▶ [GIVEN ENTRIES]
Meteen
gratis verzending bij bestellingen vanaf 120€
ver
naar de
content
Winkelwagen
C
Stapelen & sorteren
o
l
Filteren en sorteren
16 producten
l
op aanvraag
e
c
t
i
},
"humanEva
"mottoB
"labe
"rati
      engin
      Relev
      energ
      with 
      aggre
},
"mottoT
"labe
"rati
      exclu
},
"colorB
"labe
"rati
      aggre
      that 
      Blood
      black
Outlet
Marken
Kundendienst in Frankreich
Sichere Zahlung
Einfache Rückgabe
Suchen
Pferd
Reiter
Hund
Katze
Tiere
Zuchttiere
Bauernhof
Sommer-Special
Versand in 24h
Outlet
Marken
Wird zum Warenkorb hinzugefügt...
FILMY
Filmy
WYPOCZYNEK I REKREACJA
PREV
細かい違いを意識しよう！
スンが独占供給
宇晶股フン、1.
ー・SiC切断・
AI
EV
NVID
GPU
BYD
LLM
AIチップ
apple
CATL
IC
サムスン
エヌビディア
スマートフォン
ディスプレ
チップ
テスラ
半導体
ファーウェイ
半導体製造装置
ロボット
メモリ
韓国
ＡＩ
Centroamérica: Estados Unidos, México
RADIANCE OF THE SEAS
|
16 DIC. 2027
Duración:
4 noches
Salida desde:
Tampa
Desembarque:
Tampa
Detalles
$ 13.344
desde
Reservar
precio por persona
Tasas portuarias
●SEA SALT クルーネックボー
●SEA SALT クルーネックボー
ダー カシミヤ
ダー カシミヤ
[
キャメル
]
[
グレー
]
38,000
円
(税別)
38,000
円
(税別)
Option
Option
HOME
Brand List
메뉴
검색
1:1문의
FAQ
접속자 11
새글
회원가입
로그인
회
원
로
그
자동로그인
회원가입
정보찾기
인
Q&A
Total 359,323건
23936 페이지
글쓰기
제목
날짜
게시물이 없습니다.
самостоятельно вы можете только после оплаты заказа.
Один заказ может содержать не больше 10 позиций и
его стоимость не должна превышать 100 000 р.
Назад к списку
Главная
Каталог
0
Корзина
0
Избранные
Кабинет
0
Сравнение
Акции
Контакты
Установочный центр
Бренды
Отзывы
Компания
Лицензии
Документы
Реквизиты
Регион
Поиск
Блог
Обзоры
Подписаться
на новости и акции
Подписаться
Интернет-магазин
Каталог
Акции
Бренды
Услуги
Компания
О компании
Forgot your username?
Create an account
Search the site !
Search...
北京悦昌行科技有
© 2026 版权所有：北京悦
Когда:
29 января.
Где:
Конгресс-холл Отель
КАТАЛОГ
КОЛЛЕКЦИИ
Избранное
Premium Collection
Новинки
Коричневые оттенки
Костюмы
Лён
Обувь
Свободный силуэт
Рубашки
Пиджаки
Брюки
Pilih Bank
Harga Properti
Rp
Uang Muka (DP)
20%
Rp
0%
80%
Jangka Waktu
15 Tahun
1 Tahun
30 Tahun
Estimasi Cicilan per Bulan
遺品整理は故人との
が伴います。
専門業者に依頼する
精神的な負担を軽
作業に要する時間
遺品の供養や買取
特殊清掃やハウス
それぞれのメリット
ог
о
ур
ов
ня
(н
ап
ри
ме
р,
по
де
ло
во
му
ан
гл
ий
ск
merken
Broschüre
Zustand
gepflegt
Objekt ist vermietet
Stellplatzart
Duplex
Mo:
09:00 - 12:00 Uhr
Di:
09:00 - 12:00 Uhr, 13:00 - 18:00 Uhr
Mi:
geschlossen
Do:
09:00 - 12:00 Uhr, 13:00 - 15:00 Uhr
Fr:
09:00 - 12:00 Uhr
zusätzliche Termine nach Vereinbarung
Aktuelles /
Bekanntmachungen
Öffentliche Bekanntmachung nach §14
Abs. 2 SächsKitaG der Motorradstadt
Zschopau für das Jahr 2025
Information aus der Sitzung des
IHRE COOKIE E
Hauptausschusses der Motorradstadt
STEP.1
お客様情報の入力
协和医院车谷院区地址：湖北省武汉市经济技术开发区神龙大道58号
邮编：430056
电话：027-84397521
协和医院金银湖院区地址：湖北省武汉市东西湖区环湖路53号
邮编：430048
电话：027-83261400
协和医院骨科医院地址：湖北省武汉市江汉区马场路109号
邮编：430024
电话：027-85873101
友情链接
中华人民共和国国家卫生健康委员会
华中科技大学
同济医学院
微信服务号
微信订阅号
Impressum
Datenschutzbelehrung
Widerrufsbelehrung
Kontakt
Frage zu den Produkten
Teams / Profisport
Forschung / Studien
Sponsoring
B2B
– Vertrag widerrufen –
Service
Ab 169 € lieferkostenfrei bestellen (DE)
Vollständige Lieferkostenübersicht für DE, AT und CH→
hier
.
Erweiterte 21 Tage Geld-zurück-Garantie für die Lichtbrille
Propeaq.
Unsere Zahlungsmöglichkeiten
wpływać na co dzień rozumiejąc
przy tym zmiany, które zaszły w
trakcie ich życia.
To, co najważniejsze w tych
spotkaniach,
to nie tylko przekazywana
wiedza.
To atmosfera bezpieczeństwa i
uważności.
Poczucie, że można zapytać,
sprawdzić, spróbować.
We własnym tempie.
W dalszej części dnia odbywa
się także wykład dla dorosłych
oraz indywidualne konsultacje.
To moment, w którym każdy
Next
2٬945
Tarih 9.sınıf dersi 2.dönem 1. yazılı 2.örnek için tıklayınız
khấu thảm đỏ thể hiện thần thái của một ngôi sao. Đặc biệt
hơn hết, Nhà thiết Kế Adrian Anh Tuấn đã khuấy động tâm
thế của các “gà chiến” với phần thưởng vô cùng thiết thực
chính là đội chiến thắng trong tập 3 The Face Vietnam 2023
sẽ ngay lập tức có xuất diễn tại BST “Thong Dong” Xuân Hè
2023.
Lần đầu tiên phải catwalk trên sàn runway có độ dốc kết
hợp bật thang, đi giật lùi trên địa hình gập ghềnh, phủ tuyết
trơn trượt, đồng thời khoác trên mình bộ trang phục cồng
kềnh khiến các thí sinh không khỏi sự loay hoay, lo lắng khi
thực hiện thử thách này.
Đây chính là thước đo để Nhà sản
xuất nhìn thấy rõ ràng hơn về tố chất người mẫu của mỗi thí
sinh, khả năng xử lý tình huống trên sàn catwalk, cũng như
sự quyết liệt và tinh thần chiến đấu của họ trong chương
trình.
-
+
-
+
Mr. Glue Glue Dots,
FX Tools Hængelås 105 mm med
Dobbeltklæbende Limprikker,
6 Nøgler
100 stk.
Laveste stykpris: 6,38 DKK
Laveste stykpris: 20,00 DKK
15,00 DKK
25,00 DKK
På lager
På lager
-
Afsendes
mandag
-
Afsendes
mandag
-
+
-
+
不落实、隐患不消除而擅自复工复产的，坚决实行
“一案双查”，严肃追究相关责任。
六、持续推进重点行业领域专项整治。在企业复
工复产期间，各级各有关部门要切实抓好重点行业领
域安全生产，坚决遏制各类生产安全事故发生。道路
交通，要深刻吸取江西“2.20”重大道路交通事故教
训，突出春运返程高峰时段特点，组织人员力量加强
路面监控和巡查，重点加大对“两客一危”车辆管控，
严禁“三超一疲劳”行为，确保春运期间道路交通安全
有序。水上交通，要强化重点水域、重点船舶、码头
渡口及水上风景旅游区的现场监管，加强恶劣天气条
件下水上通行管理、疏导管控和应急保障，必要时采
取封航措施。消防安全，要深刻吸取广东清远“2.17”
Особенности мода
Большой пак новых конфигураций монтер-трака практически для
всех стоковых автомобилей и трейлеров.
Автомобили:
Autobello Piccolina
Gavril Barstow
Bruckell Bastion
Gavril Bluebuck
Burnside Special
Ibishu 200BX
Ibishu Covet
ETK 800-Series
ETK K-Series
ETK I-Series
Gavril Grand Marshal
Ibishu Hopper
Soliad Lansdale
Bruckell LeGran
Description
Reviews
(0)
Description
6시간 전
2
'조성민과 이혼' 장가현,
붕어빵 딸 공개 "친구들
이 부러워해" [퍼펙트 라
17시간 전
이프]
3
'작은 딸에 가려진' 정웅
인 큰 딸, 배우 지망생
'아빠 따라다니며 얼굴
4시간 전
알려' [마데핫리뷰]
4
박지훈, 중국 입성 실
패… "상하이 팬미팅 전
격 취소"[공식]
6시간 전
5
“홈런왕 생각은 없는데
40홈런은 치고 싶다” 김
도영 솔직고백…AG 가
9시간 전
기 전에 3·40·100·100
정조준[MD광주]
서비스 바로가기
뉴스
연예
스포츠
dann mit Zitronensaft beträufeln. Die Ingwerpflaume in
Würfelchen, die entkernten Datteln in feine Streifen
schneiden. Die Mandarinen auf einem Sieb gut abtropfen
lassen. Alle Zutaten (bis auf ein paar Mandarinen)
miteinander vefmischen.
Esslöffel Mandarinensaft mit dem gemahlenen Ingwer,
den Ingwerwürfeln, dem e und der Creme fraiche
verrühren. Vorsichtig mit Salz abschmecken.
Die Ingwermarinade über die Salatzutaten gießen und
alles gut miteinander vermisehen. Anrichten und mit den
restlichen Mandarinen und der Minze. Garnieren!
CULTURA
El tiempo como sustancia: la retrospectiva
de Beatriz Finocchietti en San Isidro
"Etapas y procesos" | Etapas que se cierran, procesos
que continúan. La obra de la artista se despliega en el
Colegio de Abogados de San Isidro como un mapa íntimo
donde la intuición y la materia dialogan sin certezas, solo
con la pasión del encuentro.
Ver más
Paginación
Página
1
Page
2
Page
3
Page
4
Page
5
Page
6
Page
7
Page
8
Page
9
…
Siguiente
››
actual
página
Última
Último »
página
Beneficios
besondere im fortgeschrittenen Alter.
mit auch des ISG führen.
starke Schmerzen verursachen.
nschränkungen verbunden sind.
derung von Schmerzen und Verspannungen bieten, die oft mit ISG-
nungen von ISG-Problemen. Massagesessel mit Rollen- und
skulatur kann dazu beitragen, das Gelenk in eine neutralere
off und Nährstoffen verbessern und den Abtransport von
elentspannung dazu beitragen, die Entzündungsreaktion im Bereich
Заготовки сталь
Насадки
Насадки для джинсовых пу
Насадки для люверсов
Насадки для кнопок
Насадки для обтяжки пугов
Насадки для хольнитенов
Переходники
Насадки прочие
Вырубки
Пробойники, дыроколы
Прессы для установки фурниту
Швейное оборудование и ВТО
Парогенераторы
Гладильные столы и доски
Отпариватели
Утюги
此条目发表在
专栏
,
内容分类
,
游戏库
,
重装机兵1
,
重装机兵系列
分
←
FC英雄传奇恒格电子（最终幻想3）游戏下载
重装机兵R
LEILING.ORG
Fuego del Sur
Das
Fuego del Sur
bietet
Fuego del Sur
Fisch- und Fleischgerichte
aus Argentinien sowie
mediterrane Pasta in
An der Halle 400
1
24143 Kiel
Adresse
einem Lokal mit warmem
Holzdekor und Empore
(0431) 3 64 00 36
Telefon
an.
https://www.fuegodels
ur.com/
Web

▶ [WORK REQUEST] Look for "xuất" in each line of the material, then copy the lines where it is found.

▶ [SOLVED EXERCISE]
sẽ ngay lập tức có xuất diễn tại BST “Thong Dong” Xuân Hè
xuất nhìn thấy rõ ràng hơn về tố chất người mẫu của mỗi thí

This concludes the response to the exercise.